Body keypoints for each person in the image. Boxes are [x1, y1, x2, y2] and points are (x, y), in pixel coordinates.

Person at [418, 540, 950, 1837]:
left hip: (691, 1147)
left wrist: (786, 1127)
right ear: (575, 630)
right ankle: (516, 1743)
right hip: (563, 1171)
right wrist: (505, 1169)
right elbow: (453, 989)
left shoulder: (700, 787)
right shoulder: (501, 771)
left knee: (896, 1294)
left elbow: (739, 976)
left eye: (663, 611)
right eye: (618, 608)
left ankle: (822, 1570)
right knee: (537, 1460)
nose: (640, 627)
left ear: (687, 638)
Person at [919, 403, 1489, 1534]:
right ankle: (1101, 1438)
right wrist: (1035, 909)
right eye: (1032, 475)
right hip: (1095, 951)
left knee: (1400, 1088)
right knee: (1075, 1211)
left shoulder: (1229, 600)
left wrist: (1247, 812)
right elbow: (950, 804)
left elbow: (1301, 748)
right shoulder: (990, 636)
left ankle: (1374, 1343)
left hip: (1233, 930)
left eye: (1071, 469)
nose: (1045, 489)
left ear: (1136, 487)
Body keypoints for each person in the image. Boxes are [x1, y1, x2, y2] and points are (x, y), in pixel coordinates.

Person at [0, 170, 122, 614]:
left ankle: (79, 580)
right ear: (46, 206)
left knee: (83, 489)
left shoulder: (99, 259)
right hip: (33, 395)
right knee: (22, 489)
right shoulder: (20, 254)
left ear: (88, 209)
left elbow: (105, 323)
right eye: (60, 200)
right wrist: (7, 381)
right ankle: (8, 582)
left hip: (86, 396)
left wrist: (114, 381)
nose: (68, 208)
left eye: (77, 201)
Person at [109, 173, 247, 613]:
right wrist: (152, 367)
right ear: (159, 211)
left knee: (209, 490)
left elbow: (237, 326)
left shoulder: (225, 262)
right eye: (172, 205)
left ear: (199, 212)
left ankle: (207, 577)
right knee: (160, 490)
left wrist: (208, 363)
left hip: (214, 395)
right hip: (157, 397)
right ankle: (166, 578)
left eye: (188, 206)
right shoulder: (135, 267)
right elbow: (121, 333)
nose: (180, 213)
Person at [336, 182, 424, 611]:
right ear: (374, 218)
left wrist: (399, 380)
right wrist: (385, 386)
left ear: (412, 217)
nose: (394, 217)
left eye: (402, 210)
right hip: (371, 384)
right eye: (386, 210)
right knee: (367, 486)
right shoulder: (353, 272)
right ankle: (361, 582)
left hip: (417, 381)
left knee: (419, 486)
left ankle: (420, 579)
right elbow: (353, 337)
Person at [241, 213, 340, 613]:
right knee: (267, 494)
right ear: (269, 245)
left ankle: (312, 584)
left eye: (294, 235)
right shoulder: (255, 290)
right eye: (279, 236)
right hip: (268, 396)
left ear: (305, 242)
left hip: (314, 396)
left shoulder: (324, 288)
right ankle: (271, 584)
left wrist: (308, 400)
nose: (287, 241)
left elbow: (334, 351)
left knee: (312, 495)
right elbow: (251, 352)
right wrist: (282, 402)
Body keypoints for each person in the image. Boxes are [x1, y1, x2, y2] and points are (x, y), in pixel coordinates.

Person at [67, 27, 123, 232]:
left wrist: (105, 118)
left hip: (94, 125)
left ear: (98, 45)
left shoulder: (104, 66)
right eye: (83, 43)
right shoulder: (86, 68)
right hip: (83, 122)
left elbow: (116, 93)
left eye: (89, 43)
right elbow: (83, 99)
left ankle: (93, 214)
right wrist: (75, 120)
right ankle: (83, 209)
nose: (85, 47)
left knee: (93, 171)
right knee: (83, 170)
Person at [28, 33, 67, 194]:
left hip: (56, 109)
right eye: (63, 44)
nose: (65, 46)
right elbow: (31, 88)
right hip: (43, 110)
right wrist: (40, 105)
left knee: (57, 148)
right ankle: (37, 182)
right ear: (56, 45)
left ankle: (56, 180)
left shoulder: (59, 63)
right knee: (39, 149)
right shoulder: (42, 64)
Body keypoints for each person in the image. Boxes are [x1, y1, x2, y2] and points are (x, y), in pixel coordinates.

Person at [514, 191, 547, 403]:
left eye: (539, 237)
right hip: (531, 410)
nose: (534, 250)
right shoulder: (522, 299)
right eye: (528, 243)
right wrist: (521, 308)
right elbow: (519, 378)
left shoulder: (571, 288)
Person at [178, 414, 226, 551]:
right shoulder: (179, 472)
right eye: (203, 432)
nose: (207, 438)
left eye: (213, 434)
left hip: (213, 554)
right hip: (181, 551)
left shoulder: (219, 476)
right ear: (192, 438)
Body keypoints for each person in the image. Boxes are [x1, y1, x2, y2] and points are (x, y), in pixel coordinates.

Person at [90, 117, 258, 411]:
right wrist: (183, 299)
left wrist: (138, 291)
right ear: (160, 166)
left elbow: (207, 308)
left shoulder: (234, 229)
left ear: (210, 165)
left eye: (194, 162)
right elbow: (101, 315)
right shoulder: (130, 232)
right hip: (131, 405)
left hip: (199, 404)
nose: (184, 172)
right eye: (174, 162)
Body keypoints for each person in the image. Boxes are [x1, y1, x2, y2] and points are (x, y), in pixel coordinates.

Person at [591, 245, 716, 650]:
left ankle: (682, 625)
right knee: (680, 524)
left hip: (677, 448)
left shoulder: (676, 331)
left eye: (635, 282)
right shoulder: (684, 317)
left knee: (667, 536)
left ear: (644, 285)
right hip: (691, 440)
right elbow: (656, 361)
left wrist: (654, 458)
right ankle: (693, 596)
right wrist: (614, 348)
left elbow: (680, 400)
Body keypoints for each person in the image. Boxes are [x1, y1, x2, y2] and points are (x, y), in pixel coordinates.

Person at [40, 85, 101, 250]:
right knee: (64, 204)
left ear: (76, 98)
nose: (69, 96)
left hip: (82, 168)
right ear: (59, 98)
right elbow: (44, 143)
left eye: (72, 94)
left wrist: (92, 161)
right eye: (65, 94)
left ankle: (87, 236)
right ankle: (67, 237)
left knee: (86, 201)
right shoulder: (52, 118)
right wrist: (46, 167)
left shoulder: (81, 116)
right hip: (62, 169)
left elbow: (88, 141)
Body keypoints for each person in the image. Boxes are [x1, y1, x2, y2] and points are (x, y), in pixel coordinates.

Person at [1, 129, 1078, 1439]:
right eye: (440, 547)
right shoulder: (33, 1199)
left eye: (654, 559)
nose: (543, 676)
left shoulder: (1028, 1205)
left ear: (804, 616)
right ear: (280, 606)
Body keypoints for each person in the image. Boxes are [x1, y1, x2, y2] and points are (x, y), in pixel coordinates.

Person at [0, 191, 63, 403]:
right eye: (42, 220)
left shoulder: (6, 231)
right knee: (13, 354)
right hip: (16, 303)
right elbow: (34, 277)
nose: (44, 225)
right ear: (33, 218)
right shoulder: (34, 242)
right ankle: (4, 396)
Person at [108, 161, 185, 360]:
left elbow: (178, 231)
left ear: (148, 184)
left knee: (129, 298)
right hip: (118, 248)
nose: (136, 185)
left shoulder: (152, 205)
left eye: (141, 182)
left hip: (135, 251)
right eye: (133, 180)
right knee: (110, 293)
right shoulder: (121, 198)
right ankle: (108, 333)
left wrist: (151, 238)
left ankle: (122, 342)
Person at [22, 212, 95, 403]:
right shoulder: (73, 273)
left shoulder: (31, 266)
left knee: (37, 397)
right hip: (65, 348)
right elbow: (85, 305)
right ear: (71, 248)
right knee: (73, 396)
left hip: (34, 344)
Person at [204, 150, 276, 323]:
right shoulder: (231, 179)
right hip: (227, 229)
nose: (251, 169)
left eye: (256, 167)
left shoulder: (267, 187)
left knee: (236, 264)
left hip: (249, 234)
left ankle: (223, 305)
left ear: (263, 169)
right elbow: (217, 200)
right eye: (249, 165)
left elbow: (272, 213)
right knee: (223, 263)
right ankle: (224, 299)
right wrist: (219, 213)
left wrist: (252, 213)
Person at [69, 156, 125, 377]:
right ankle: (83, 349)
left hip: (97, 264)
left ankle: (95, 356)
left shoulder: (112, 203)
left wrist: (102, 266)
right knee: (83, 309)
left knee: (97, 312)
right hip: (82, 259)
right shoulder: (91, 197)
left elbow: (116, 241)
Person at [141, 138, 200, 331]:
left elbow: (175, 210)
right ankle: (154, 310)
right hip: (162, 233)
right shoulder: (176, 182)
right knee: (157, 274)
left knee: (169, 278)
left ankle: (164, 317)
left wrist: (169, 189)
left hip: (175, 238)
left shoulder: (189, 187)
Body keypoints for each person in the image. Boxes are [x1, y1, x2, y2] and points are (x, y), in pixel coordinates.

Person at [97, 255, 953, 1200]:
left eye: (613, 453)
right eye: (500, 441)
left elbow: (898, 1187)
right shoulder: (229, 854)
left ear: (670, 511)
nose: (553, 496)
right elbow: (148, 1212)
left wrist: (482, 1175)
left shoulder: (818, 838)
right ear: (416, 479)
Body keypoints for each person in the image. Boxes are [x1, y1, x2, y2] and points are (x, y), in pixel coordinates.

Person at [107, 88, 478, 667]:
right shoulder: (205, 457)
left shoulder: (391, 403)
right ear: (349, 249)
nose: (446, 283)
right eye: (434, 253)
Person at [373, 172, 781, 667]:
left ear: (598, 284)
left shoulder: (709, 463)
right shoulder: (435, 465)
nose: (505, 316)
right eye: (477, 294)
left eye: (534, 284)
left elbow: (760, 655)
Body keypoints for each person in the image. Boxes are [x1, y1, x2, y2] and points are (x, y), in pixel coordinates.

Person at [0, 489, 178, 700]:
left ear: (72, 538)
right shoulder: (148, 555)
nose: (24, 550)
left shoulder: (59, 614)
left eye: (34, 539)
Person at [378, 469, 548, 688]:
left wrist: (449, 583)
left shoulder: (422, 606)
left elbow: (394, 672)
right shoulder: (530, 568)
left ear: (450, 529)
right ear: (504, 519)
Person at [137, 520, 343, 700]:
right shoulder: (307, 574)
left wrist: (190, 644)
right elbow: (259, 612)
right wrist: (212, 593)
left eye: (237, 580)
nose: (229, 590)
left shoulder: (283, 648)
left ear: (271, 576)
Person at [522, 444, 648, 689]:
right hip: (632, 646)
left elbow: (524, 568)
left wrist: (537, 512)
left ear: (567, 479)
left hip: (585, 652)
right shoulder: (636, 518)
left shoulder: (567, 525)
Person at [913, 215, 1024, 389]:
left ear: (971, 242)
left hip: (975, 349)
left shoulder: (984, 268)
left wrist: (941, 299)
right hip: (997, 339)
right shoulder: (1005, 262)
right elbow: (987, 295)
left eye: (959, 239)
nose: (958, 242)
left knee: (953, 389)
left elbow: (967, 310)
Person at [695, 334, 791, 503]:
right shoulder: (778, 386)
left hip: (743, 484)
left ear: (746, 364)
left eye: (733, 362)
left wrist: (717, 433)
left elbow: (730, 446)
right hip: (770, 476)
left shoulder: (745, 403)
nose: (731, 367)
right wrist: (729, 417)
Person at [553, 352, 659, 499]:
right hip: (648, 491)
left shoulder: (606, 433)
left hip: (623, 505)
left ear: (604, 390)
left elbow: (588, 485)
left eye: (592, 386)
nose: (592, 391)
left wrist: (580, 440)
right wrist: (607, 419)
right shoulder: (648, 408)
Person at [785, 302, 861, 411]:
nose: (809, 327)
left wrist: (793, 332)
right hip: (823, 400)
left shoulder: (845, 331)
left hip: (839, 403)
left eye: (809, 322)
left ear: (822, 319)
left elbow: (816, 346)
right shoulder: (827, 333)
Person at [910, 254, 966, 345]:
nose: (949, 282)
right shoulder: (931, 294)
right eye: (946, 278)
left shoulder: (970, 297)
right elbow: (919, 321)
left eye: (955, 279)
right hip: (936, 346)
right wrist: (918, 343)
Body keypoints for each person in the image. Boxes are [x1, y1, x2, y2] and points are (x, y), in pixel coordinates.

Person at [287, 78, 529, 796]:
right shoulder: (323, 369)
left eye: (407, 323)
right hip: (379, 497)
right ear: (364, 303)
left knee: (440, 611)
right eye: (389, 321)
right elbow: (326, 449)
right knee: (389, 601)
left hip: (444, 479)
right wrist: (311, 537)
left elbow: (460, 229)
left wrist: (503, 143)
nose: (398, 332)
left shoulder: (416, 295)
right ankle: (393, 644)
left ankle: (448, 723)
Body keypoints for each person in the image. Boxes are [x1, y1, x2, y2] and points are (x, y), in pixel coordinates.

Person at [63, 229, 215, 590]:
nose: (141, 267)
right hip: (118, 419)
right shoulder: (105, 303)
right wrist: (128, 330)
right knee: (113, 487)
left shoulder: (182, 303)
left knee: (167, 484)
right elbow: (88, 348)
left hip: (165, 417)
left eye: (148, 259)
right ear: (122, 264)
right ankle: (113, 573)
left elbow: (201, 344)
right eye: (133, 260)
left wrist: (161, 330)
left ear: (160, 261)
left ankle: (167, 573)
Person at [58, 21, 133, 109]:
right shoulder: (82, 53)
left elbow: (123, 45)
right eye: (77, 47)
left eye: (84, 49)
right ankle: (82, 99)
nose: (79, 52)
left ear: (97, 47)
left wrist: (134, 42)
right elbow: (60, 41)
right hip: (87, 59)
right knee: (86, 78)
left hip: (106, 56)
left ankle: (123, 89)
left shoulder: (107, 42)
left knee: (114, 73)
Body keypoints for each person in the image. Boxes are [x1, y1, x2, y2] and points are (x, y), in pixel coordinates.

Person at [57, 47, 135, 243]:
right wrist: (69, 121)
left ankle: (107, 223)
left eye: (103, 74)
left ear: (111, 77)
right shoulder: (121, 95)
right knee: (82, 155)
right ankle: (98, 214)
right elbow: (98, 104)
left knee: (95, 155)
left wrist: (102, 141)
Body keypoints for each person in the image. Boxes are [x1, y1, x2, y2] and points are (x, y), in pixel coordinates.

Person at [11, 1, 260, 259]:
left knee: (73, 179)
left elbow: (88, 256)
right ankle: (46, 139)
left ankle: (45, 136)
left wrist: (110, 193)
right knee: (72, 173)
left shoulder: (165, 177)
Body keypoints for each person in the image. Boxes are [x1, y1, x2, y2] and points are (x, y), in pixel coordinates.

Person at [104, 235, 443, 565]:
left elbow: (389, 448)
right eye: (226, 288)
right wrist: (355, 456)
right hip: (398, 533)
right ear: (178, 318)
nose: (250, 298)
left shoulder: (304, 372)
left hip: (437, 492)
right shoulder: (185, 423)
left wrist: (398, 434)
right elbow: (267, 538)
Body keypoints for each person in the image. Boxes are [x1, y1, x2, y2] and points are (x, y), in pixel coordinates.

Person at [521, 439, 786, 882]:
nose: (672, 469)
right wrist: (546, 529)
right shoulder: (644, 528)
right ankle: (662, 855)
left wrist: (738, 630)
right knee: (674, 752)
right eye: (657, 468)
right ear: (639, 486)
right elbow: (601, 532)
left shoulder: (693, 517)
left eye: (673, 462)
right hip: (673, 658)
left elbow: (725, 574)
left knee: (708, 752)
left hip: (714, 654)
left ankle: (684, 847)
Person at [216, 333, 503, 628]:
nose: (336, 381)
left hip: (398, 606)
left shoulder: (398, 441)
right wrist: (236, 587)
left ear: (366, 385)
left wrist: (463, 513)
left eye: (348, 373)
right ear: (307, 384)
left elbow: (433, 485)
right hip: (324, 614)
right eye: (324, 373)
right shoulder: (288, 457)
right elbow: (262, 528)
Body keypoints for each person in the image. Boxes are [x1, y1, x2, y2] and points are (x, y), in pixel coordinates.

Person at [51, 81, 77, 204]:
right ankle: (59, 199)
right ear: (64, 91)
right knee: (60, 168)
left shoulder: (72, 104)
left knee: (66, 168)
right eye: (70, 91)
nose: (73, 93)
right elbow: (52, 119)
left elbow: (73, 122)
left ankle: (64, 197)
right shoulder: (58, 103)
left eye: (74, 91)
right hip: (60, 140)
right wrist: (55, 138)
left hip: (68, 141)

### TASK BRIEF
Could you return exactly the lines above from the line with "right eye: (324, 373)" to the line with "right ankle: (59, 199)", both included, and nothing else?

### FINISHED TASK
right eye: (324, 373)
right shoulder: (288, 457)
right elbow: (262, 528)
Body keypoints for each person in the image. Boxes are [x1, y1, x2, y2] and points are (x, y), in pixel coordinates.

Person at [51, 81, 77, 204]:
right ankle: (59, 199)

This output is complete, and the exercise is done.